Di estrema attualità, e legato agli ultimi episodi di odio avvenuti in vari Paesi, è stato il tema «Antisemitismo, islamofobia e attacchi alle chiese… Cosa fare?» che ha animato l’evento del 7 dicembre.

Di fronte «agli estremismi che pensavamo morti ma che tendono a riapparire qui e là, è con i dialogo e il rispetto che possiamo fare qualcosa di costruttivo» ha esordito Mario Brito, presidente della Regione intereuropea della chiesa e dell’Associazione internazionale per la difesa della libertà religiosa (Aidlr), nel suo messaggio di apertura del convegno. «Il mio desiderio è che possiamo uscire da qui con nuove idee su come poter continuare la nostra lotta in futuro» ha concluso.

All’incontro sono intervenuti come relatori John Graz, direttore del Cilrap; Gabriel Monet, decano della facoltà di teologia avventista do Collonges; Ivan Dos Santos, avvocato e docente dell’Università di Ginevra; Pedro Torres, segretario generale dell’Aidlr-Francia; e Michael Wiener, specialista dei diritti umani presso l’ufficio dell’Alto Commissariato delle Nazioni Unite per i diritti umani.

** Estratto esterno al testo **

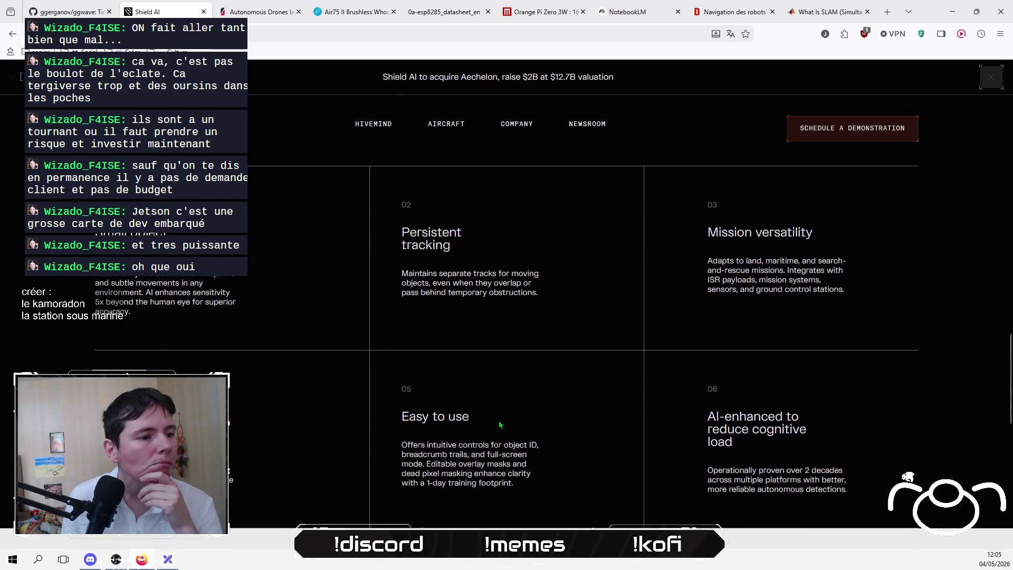
scroll(515, 375, "down", 1)
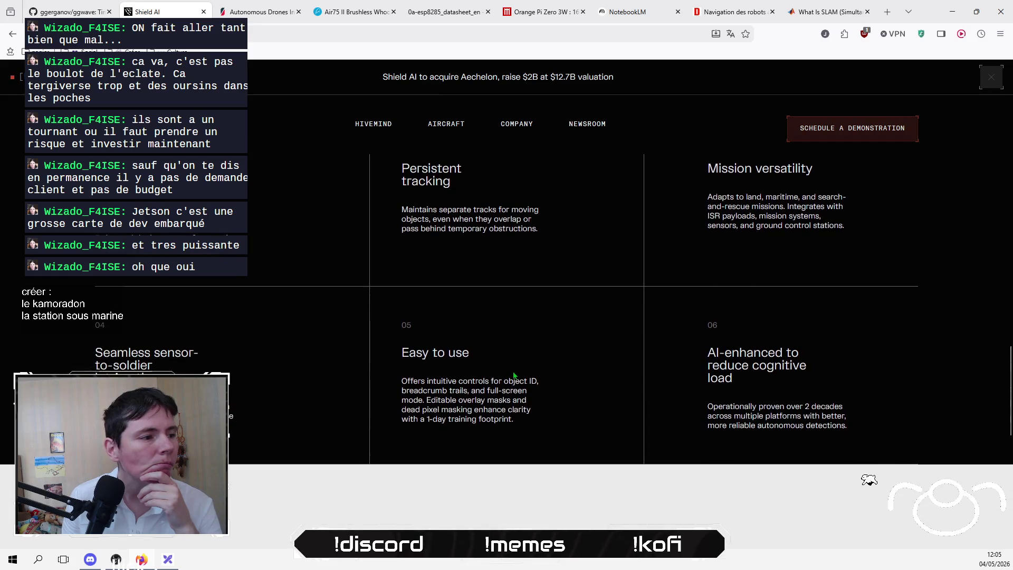
scroll(513, 375, "down", 2)
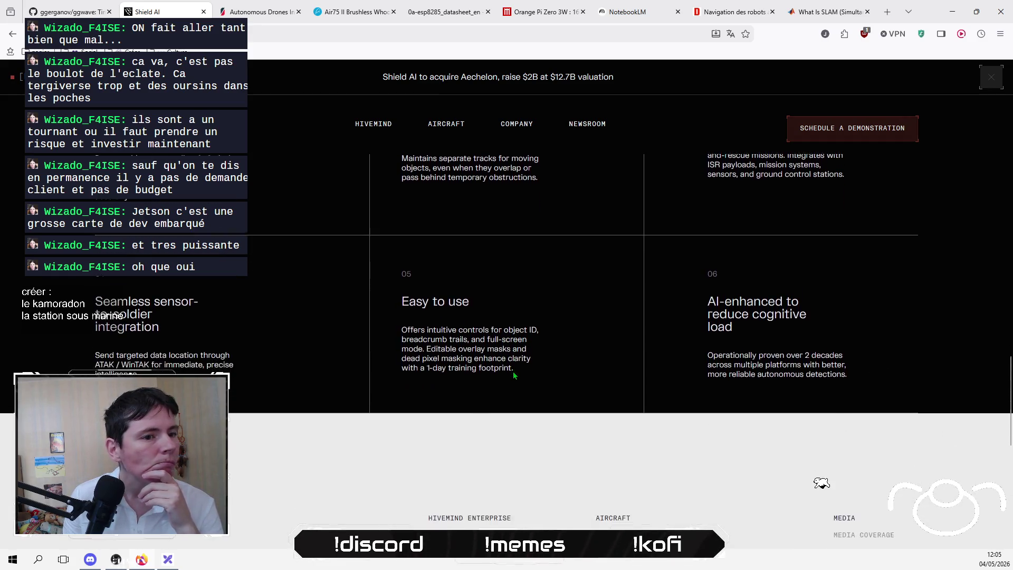
scroll(514, 375, "down", 3)
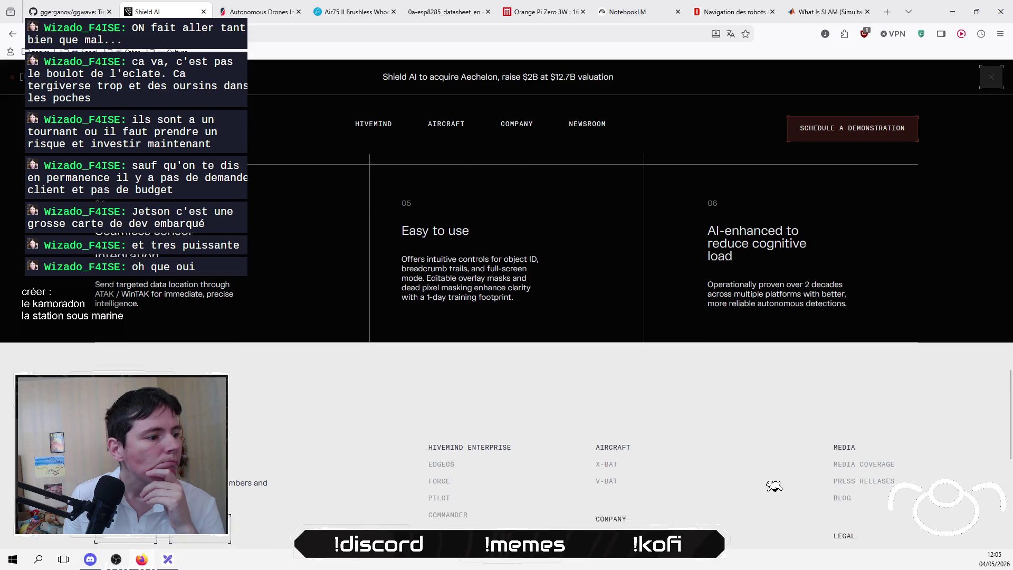
scroll(743, 488, "down", 3)
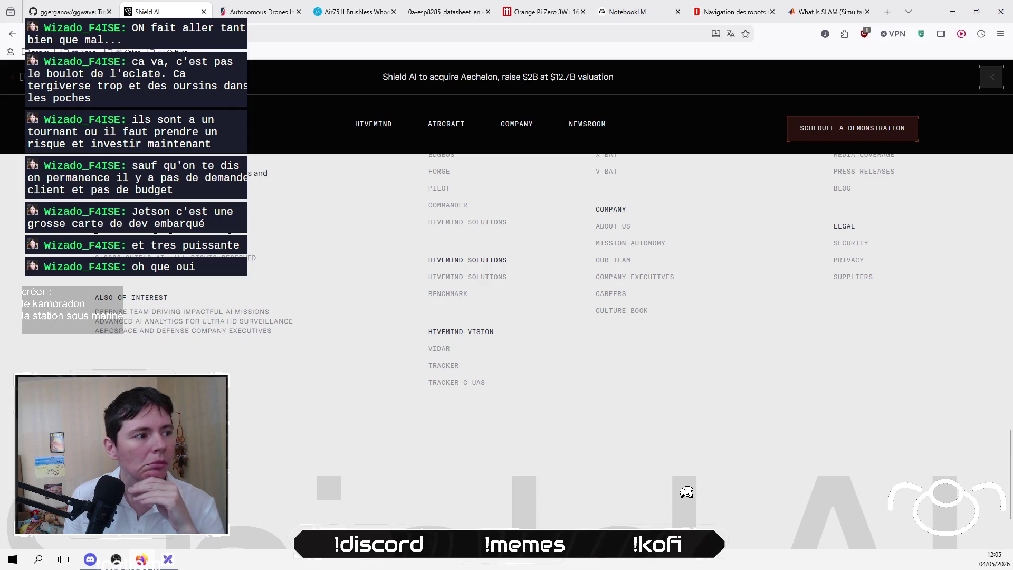
left_click(623, 13)
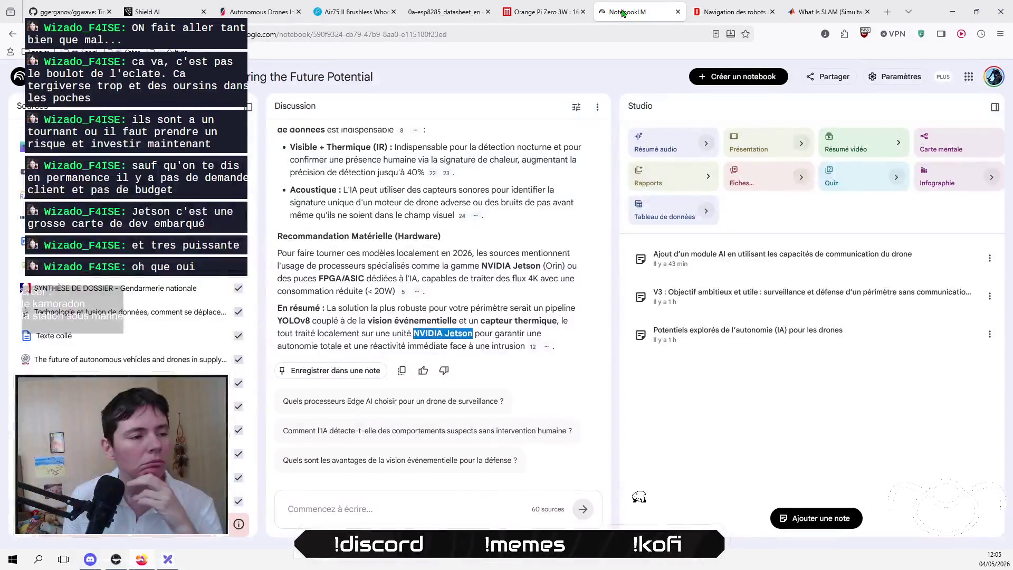
Step: Copy 'YOLOv8' from NotebookLM's hardware recommendation and open a blank browser tab
left_click(515, 347)
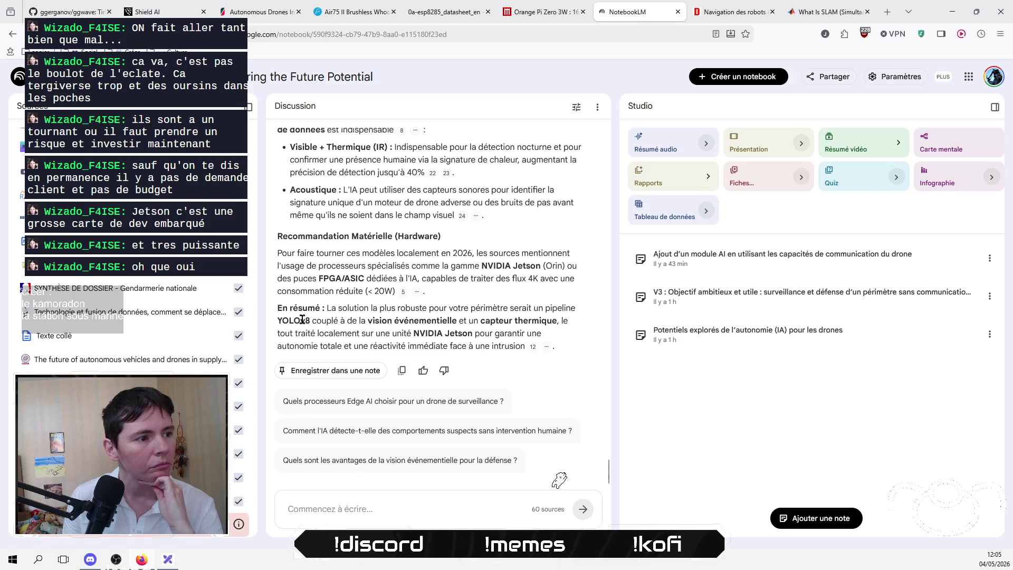
left_click_drag(303, 320, 277, 321)
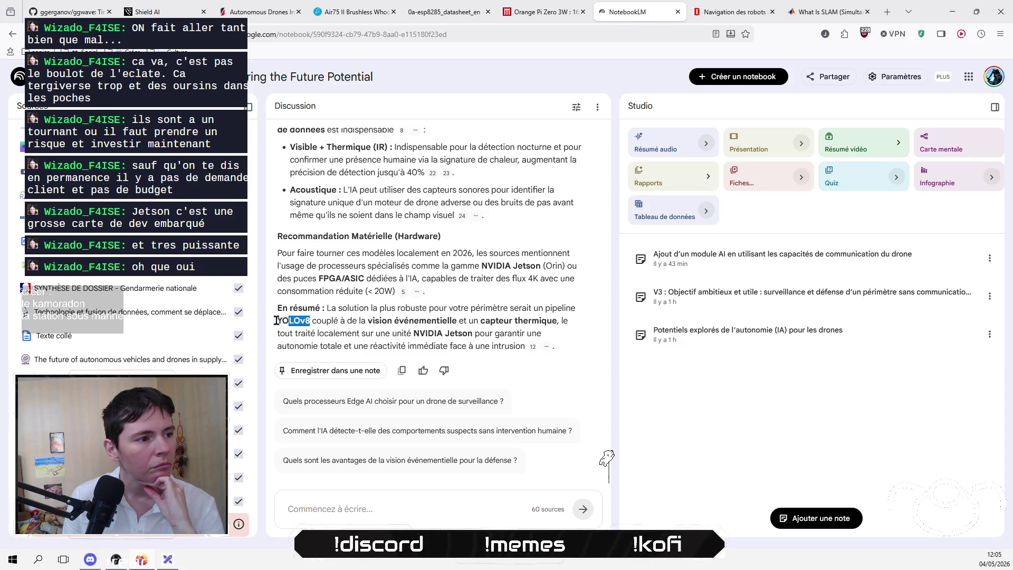
right_click(289, 321)
left_click(346, 63)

Il programma è proseguito la sera, con un concerto del gruppo «Sa’Voie Gospel» che ha visto la partecipazione di un folto pubblico.

Un corteo della chiesa luterana tedesca di Ginevra è arrivato nel campus avventista, con sosta alla moschea Plan les Ouates, domenica 8 dicembre, durante la seconda marcia «Faith for Rights», promossa dall’Alto Commissariato Onu e sostenuta dalla piattaforma interreligiosa di Ginevra e dal Cilrap.